- Theatrical release poster
- Directed by: Brian Oakes
- Written by: Chris Chuang Heather MacDonald Brian Oakes
- Produced by: George Kunhardt Teddy Kunhardt Eva Lipman
- Cinematography: Rachel Beth Anderson James Foley Clair Popkin Matthew VanDyke
- Edited by: Aleks Gezentsvey
- Music by: Osei Essed Saul Simon MacWilliams Dan Romer
- Distributed by: HBO Documentary Films
- Release dates: January 23, 2016 (Sundance Film Festival); February 6, 2016 (United States);
- Running time: 111 minutes
- Country: United States
- Language: English

= Jim: The James Foley Story =

Jim: The James Foley Story is a 2016 American documentary film about the life of war correspondent James "Jim" Foley, directed by Brian Oakes.

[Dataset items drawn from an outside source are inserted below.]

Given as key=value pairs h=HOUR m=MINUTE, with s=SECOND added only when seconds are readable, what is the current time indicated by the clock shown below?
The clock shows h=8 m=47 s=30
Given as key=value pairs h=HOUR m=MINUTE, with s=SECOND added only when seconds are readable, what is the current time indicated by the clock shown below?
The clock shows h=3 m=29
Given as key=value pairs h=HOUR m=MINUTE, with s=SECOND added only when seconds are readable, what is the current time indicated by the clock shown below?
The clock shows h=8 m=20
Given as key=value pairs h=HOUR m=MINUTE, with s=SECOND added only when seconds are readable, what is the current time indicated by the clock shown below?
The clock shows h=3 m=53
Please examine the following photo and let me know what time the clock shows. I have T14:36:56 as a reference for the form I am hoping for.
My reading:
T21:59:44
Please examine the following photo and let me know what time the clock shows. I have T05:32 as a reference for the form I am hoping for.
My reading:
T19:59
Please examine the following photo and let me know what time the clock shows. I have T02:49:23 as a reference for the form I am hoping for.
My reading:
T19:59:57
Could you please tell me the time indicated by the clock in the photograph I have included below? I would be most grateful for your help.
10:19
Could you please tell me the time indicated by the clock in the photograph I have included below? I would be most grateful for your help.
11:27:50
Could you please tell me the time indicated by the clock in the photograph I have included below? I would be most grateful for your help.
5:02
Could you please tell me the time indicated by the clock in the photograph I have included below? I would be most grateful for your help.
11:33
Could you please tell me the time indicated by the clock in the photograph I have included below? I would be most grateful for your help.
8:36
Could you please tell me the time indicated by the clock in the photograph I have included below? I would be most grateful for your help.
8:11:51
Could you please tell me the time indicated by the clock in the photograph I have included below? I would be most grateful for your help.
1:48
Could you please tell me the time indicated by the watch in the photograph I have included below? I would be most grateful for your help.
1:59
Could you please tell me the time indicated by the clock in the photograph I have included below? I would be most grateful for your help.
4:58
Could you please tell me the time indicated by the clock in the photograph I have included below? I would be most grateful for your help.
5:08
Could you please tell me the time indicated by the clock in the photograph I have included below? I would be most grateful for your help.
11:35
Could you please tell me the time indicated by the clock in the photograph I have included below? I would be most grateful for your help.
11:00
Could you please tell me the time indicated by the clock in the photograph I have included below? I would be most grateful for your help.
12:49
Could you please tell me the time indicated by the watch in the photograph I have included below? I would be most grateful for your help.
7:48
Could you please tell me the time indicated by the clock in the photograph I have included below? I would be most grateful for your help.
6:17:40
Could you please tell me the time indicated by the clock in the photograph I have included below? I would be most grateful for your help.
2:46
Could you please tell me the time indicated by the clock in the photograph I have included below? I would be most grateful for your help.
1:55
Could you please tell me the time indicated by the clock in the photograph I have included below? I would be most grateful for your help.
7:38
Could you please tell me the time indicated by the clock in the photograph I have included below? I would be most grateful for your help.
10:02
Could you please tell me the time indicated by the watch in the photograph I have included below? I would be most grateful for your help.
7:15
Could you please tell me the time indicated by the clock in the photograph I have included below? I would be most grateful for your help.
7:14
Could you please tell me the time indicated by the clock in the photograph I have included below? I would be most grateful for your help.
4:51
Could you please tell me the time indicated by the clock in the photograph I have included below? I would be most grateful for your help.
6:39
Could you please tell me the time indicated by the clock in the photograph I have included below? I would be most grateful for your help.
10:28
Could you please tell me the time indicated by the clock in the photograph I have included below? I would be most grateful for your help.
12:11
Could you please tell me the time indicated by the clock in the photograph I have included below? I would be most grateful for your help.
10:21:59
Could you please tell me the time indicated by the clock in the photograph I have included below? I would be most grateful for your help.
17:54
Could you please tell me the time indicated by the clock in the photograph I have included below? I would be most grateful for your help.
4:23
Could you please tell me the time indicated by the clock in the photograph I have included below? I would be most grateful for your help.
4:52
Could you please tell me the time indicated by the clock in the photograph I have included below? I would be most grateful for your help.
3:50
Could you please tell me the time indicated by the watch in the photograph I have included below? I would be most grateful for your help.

It premiered at the Sundance Film Festival on January 23, 2016, and on HBO on February 6, 2016.

==Synopsis==
Directed by Foley's childhood friend Brian Oakes, the film chronicles the life of American photojournalist James "Jim" Foley. On Thanksgiving Day 2012, Foley was kidnapped in Syria while reporting on the Syrian Civil War and went missing for two years. The infamous video of his beheading in August 2014, purportedly as a response to American airstrikes in Iraq, introduced much of the world to the Islamic State of Iraq (ISIS). Interviews with family, friends, journalist colleagues, and fellow hostages provide insight into Foley's character, work, captivity and legacy.

==Reception==
As of January 2017, this film has a rating of 91% on Rotten Tomatoes, based on 22 reviews and an average score of 6.9/10. It also has a score of 73 out of 100 on Metacritic, based on 8 critics, indicating "generally favorable" reviews. The film won the Primetime Emmy Award for Exceptional Merit in Documentary Filmmaking and Audience Award: Documentary at the 2016 Sundance Film Festival.